- WORK ORDER: If a line in the records below contains the word "code", copy it.

- DATA FOR THIS TASK:

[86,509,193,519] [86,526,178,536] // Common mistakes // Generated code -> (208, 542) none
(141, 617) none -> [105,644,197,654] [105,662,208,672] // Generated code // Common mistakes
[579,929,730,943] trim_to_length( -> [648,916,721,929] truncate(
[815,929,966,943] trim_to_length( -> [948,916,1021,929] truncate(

==

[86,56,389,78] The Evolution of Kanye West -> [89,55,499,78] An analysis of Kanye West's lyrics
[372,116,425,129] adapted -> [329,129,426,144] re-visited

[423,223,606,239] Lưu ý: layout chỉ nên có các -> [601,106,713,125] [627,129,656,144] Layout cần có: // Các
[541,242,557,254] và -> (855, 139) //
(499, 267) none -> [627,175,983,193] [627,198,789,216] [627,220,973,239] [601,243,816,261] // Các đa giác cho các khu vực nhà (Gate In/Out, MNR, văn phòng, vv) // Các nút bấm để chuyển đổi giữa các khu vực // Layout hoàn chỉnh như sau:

- RESPONSE TO THE TASK:
[86,509,193,519] [86,526,178,536] // Common mistakes // Generated code -> (208, 542) none
(141, 617) none -> [105,644,197,654] [105,662,208,672] // Generated code // Common mistakes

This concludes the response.